Eventually the police, led by that avuncular African-American detective Karen has been harassing for 12 years, crash the place and arrest Susan for the murder of Megan (or attempted murder, since there’s an ambiguous scene at the end that takes place in a hospital and hints that Megan may actually survive), while it’s unclear what happens to Karen (she is guilty of kidnapping, after all, and she has a criminal record) and Emma a.k.a.
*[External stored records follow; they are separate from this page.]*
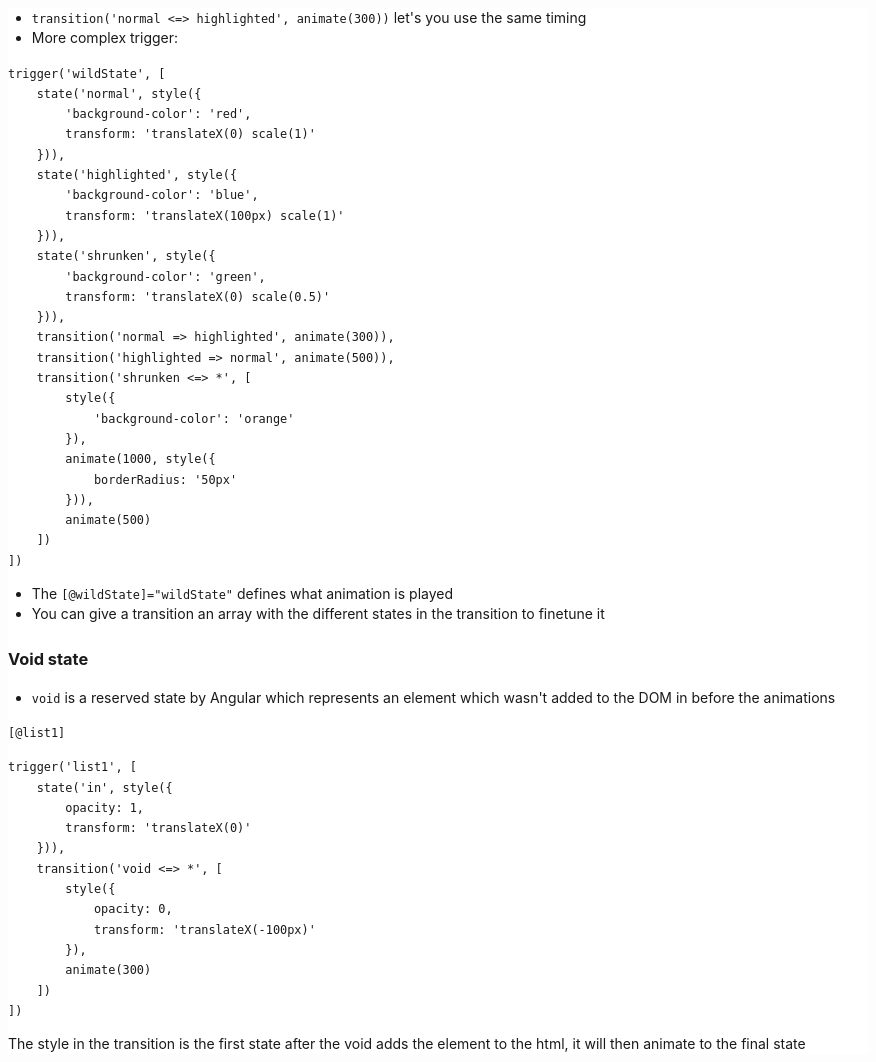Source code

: * `transition('normal <=> highlighted', animate(300))` let's you use the same timing
* More complex trigger:
```
trigger('wildState', [
    state('normal', style({
        'background-color': 'red',
        transform: 'translateX(0) scale(1)'
    })),
    state('highlighted', style({
        'background-color': 'blue',
        transform: 'translateX(100px) scale(1)'
    })),
    state('shrunken', style({
        'background-color': 'green',
        transform: 'translateX(0) scale(0.5)'
    })),
    transition('normal => highlighted', animate(300)),
    transition('highlighted => normal', animate(500)),
    transition('shrunken <=> *', [
        style({
            'background-color': 'orange'
        }),
        animate(1000, style({
            borderRadius: '50px'
        })),
        animate(500)
    ])
])
```
* The `[@wildState]="wildState"` defines what animation is played
* You can give a transition an array with the different states in the transition to finetune it

### Void state

* `void` is a reserved state by Angular which represents an element which wasn't added to the DOM in before the animations
```
[@list1]
```
```
trigger('list1', [
    state('in', style({
        opacity: 1,
        transform: 'translateX(0)'
    })),
    transition('void <=> *', [
        style({
            opacity: 0,
            transform: 'translateX(-100px)'
        }),
        animate(300)
    ])
])
```
The style in the transition is the first state after the void adds the element to the html, it will then animate to the final state
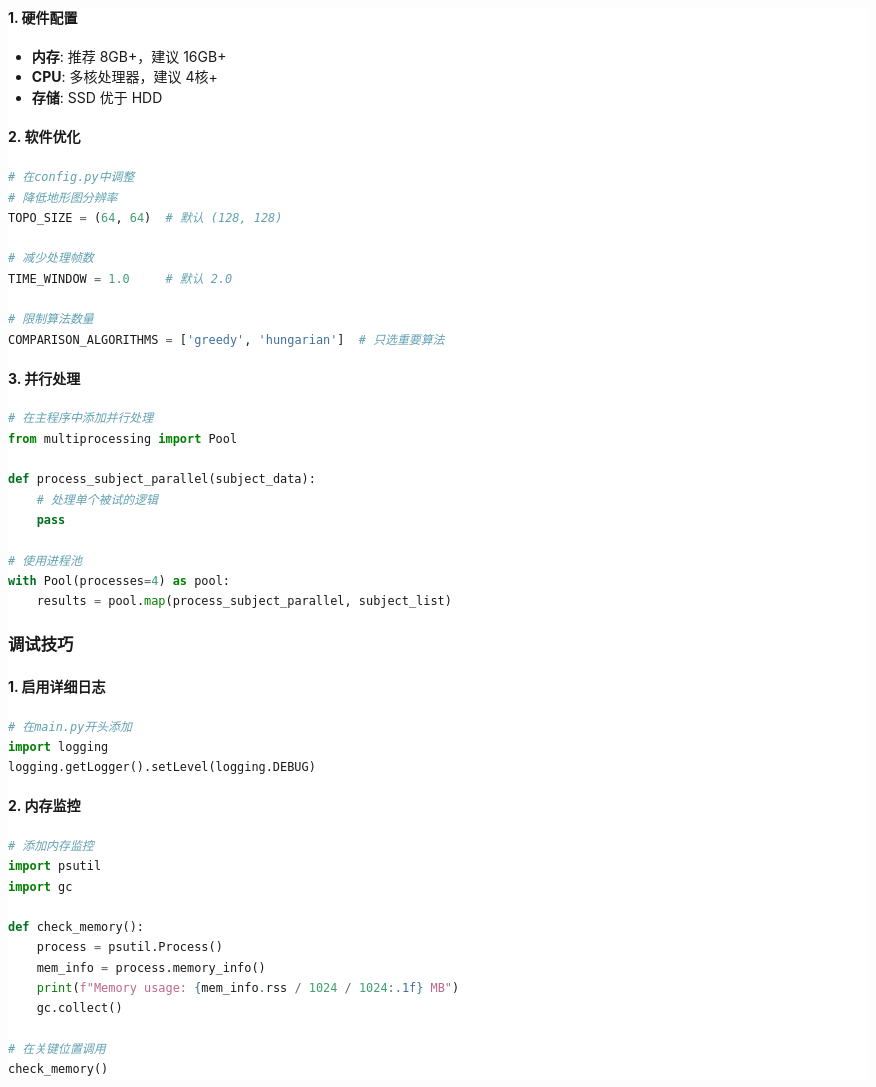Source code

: #### 1. 硬件配置

- **内存**: 推荐 8GB+，建议 16GB+
- **CPU**: 多核处理器，建议 4核+
- **存储**: SSD 优于 HDD

#### 2. 软件优化

```python
# 在config.py中调整
# 降低地形图分辨率
TOPO_SIZE = (64, 64)  # 默认 (128, 128)

# 减少处理帧数
TIME_WINDOW = 1.0     # 默认 2.0

# 限制算法数量
COMPARISON_ALGORITHMS = ['greedy', 'hungarian']  # 只选重要算法
```

#### 3. 并行处理

```python
# 在主程序中添加并行处理
from multiprocessing import Pool

def process_subject_parallel(subject_data):
    # 处理单个被试的逻辑
    pass

# 使用进程池
with Pool(processes=4) as pool:
    results = pool.map(process_subject_parallel, subject_list)
```

### 调试技巧

#### 1. 启用详细日志

```python
# 在main.py开头添加
import logging
logging.getLogger().setLevel(logging.DEBUG)
```

#### 2. 内存监控

```python
# 添加内存监控
import psutil
import gc

def check_memory():
    process = psutil.Process()
    mem_info = process.memory_info()
    print(f"Memory usage: {mem_info.rss / 1024 / 1024:.1f} MB")
    gc.collect()

# 在关键位置调用
check_memory()
```
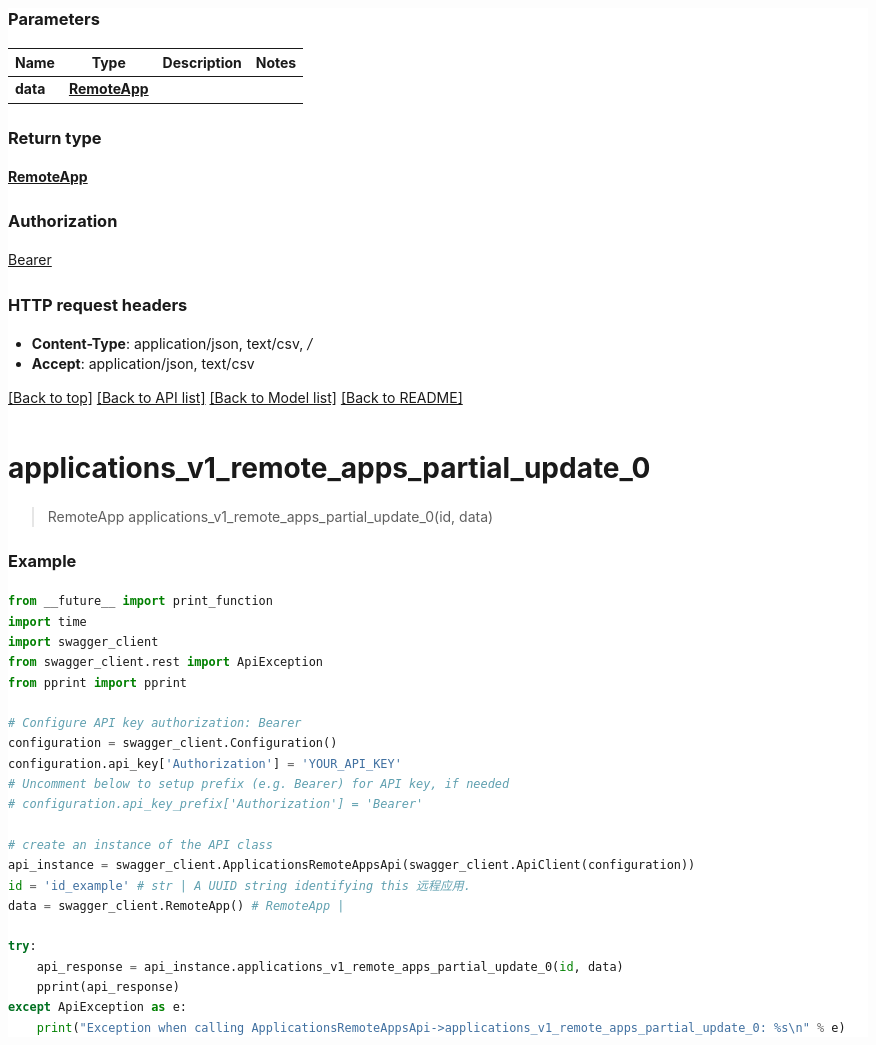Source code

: ### Parameters

Name | Type | Description  | Notes
------------- | ------------- | ------------- | -------------
 **data** | [**RemoteApp**](RemoteApp.md)|  | 

### Return type

[**RemoteApp**](RemoteApp.md)

### Authorization

[Bearer](../README.md#Bearer)

### HTTP request headers

 - **Content-Type**: application/json, text/csv, */*
 - **Accept**: application/json, text/csv

[[Back to top]](#) [[Back to API list]](../README.md#documentation-for-api-endpoints) [[Back to Model list]](../README.md#documentation-for-models) [[Back to README]](../README.md)

# **applications_v1_remote_apps_partial_update_0**
> RemoteApp applications_v1_remote_apps_partial_update_0(id, data)





### Example
```python
from __future__ import print_function
import time
import swagger_client
from swagger_client.rest import ApiException
from pprint import pprint

# Configure API key authorization: Bearer
configuration = swagger_client.Configuration()
configuration.api_key['Authorization'] = 'YOUR_API_KEY'
# Uncomment below to setup prefix (e.g. Bearer) for API key, if needed
# configuration.api_key_prefix['Authorization'] = 'Bearer'

# create an instance of the API class
api_instance = swagger_client.ApplicationsRemoteAppsApi(swagger_client.ApiClient(configuration))
id = 'id_example' # str | A UUID string identifying this 远程应用.
data = swagger_client.RemoteApp() # RemoteApp | 

try:
    api_response = api_instance.applications_v1_remote_apps_partial_update_0(id, data)
    pprint(api_response)
except ApiException as e:
    print("Exception when calling ApplicationsRemoteAppsApi->applications_v1_remote_apps_partial_update_0: %s\n" % e)
```
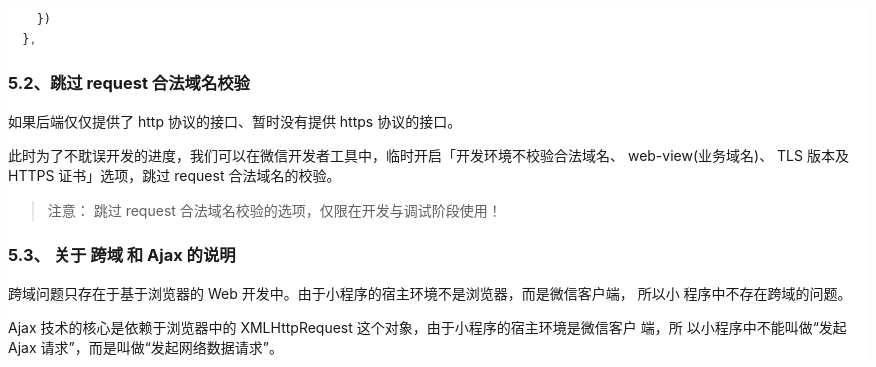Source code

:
 ```js
    })
  },
```



### 5.2、跳过 request 合法域名校验

如果后端仅仅提供了 http 协议的接口、暂时没有提供 https 协议的接口。

此时为了不耽误开发的进度，我们可以在微信开发者工具中，临时开启「开发环境不校验合法域名、 web-view(业务域名)、 TLS 版本及 HTTPS 证书」选项，跳过 request 合法域名的校验。

> 注意： 跳过 request 合法域名校验的选项，仅限在开发与调试阶段使用！

### 5.3、 关于 跨域 和 Ajax 的说明

跨域问题只存在于基于浏览器的 Web 开发中。由于小程序的宿主环境不是浏览器，而是微信客户端， 所以小 程序中不存在跨域的问题。

Ajax 技术的核心是依赖于浏览器中的 XMLHttpRequest 这个对象，由于小程序的宿主环境是微信客户 端，所 以小程序中不能叫做“发起 Ajax 请求”，而是叫做“发起网络数据请求”。



























































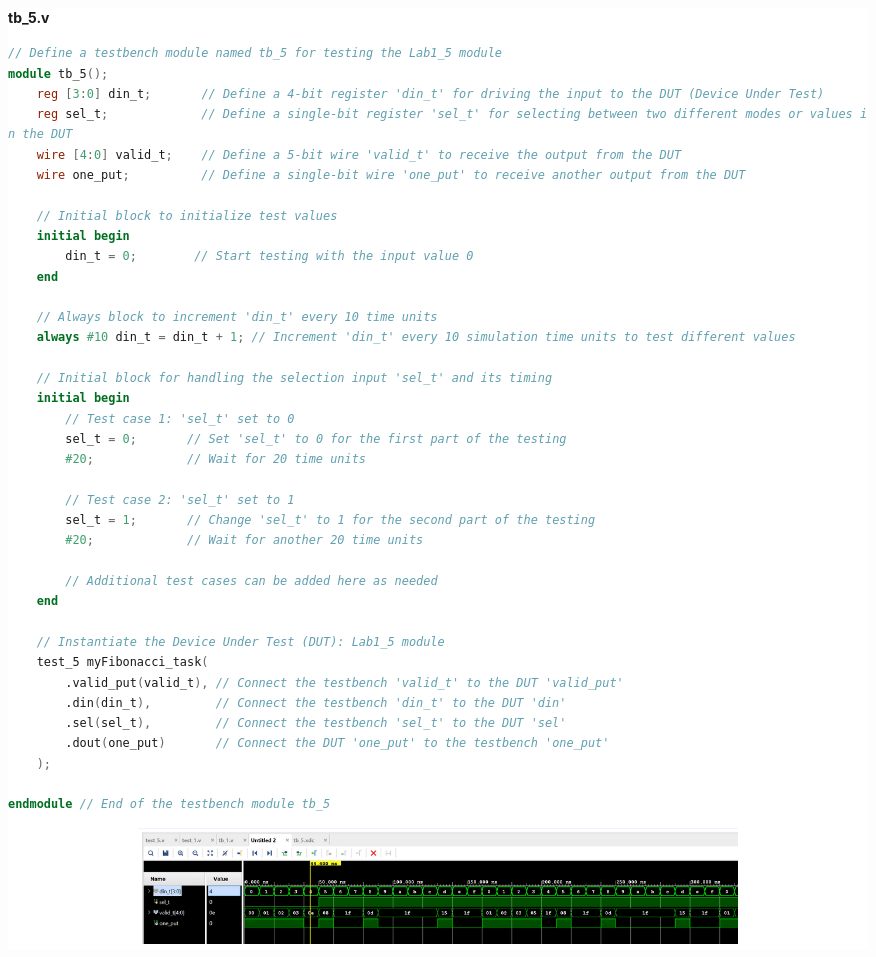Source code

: **tb_5.v**
``` verilog
// Define a testbench module named tb_5 for testing the Lab1_5 module
module tb_5();
    reg [3:0] din_t;       // Define a 4-bit register 'din_t' for driving the input to the DUT (Device Under Test)
    reg sel_t;             // Define a single-bit register 'sel_t' for selecting between two different modes or values in the DUT
    wire [4:0] valid_t;    // Define a 5-bit wire 'valid_t' to receive the output from the DUT
    wire one_put;          // Define a single-bit wire 'one_put' to receive another output from the DUT

    // Initial block to initialize test values
    initial begin
        din_t = 0;        // Start testing with the input value 0
    end

    // Always block to increment 'din_t' every 10 time units
    always #10 din_t = din_t + 1; // Increment 'din_t' every 10 simulation time units to test different values

    // Initial block for handling the selection input 'sel_t' and its timing
    initial begin
        // Test case 1: 'sel_t' set to 0
        sel_t = 0;       // Set 'sel_t' to 0 for the first part of the testing
        #20;             // Wait for 20 time units

        // Test case 2: 'sel_t' set to 1
        sel_t = 1;       // Change 'sel_t' to 1 for the second part of the testing
        #20;             // Wait for another 20 time units

        // Additional test cases can be added here as needed
    end

    // Instantiate the Device Under Test (DUT): Lab1_5 module
    test_5 myFibonacci_task(
        .valid_put(valid_t), // Connect the testbench 'valid_t' to the DUT 'valid_put'
        .din(din_t),         // Connect the testbench 'din_t' to the DUT 'din'
        .sel(sel_t),         // Connect the testbench 'sel_t' to the DUT 'sel'
        .dout(one_put)       // Connect the DUT 'one_put' to the testbench 'one_put'
    );

endmodule // End of the testbench module tb_5

```

<div align=center><img src="imgs/v1/45.png" alt="drawing" width="600"/></div>
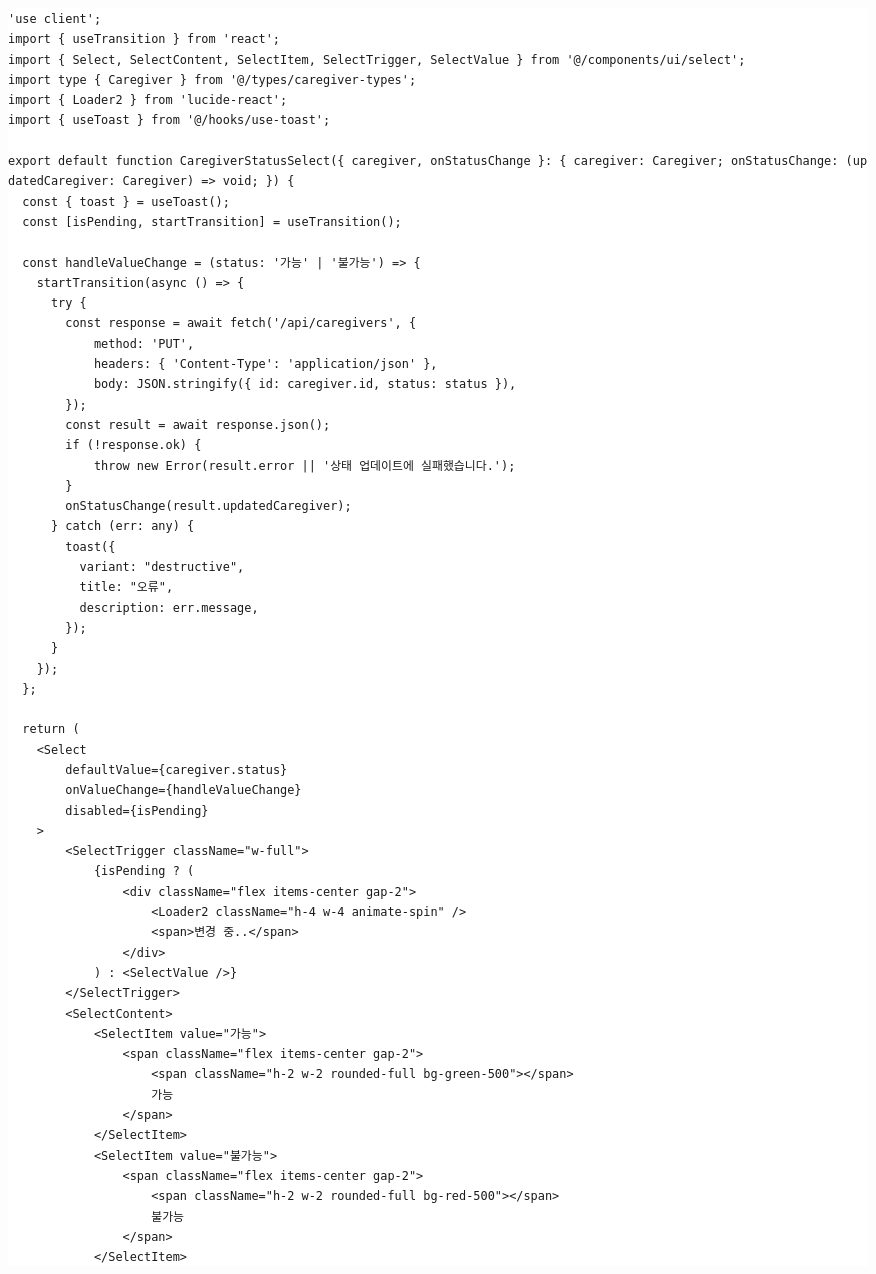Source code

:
 ```tsx
'use client';
import { useTransition } from 'react';
import { Select, SelectContent, SelectItem, SelectTrigger, SelectValue } from '@/components/ui/select';
import type { Caregiver } from '@/types/caregiver-types';
import { Loader2 } from 'lucide-react';
import { useToast } from '@/hooks/use-toast';

export default function CaregiverStatusSelect({ caregiver, onStatusChange }: { caregiver: Caregiver; onStatusChange: (updatedCaregiver: Caregiver) => void; }) {
  const { toast } = useToast();
  const [isPending, startTransition] = useTransition();

  const handleValueChange = (status: '가능' | '불가능') => {
    startTransition(async () => {
      try {
        const response = await fetch('/api/caregivers', {
            method: 'PUT',
            headers: { 'Content-Type': 'application/json' },
            body: JSON.stringify({ id: caregiver.id, status: status }),
        });
        const result = await response.json();
        if (!response.ok) {
            throw new Error(result.error || '상태 업데이트에 실패했습니다.');
        }
        onStatusChange(result.updatedCaregiver);
      } catch (err: any) {
        toast({
          variant: "destructive",
          title: "오류",
          description: err.message,
        });
      }
    });
  };

  return (
    <Select
        defaultValue={caregiver.status}
        onValueChange={handleValueChange}
        disabled={isPending}
    >
        <SelectTrigger className="w-full">
            {isPending ? (
                <div className="flex items-center gap-2">
                    <Loader2 className="h-4 w-4 animate-spin" />
                    <span>변경 중..</span>
                </div>
            ) : <SelectValue />}
        </SelectTrigger>
        <SelectContent>
            <SelectItem value="가능">
                <span className="flex items-center gap-2">
                    <span className="h-2 w-2 rounded-full bg-green-500"></span>
                    가능
                </span>
            </SelectItem>
            <SelectItem value="불가능">
                <span className="flex items-center gap-2">
                    <span className="h-2 w-2 rounded-full bg-red-500"></span>
                    불가능
                </span>
            </SelectItem>
```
Haley is obviously severely traumatized by the whole thing and one wonders how screwed up she is going to be in later life now that all the secrets of her parentage are known and her adoptive mom is a killer and her real mom a kidnapper. (Megan and Dave are really the only sympathetic characters in this whole stew.) Apparently Taken Back is destined for a theatrical release in Canada even though its U.S. debut was on Lifetime — there’s one scene towards the end in which Dave says “Goddamn” and the “God-” part was erased from the soundtrack in line with the prissy morals of U.S. basic-cable TV (frankly, my dear, I don’t give a Goddamn!) — and all in all it’s a better-than-average Lifetime movie, though quite frankly it would have been better if they’d toned down the melodramatics, not pushed both the mothers into committing serious crimes and led to the scene I was expecting, in which the avuncular African-American cop would have taken King Solomon’s role and got both Karen and Susan to realize that by continuing their destructive confrontation over Emma/Haley they were only going to destroy her psychologically.